Not only have I been treated differently by NHS staff but also by people around me. When I stated that I was struggling to breathe one day I was told by a colleague "You're talking, so you're breathing, you're fine" The blatant lack of sympathy and the idea that I am a strong, Black women has removed any compassion that was ever there, leaving me quite literally to fend for myself while I am the most vulnerable I have ever been in my adult life.
When people in my workplace have commented on how differently I am being treated in comparison to a pregnant white colleague and friend, I have been forced to put on a brave face and smile and act like I haven't noticed. Although I know full well that I am being treated unfairly. As Black women these things don't go unnoticed but if we mention it we risk being labelled unfairly as 'an angry / intimidating Black woman' with too many emotions and anger issues, so we stay quiet and instead hold it in until we can cry on the journey home from work.
In IANYBM Candice also talks about the fear of sending Black children to the wrong school or raising them in the wrong area. This is something that I have toyed with over the last three years through my first pregnancy and now through this pregnancy. After both growing up a multicultural area, we made the decision to move further away from the city centre when we brought our home. This brought many benefits, but like Candice describes one of the downfalls is the lack of Black and brown faces.
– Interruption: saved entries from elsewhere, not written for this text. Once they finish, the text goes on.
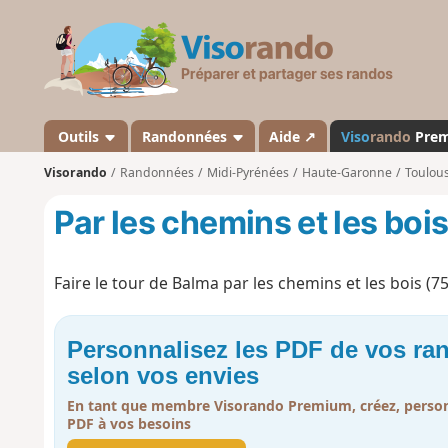
V
i
s
o
r
a
Outils
Randonnées
Aide ↗
Viso
rando
Pre
n
Visorando
Randonnées
Midi-Pyrénées
Haute-Garonne
Toulou
d
o
Par les chemins et les boi
Faire le tour de Balma par les chemins et les bois (75
Personnalisez les PDF de vos r
selon vos envies
En tant que membre Visorando Premium, créez, person
PDF à vos besoins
There is a constant feeling of being the token Black person and the fear of having to represent all other Black people.
I have fears about how this may impact on my sons, self esteem and confidence and I pray they never have to experience the same type of racism that Candice describes Esme going through in her early school years. As we definitely can't afford to do what Candice and Bode did to protect their child and shield them from what should be a safe space. I don't know how I would handle it if I received the same phone call about my sons in a few years time but it something that forever plays on my mind.
This response to IANYBM has only brushed the surface as I don't want to spoil it for anyone that has not read it. I also don't want to become too consumed in talking about how hard I am finding being a pregnant Black women and what anxieties and tough decisions I know that I am going to inevitably face while raising my sons. As I am not mentally in a place to do that while heavily pregnant. However, I do want to end by saying I fully and whole- heartedly relate to everything that Candice has written and I know other minority mums will. All of these issues should be more spoken about and I thank Candice for sharing her experiences and for providing a platform on which we can discuss and share our genuine experiences without being accused of making it all about race.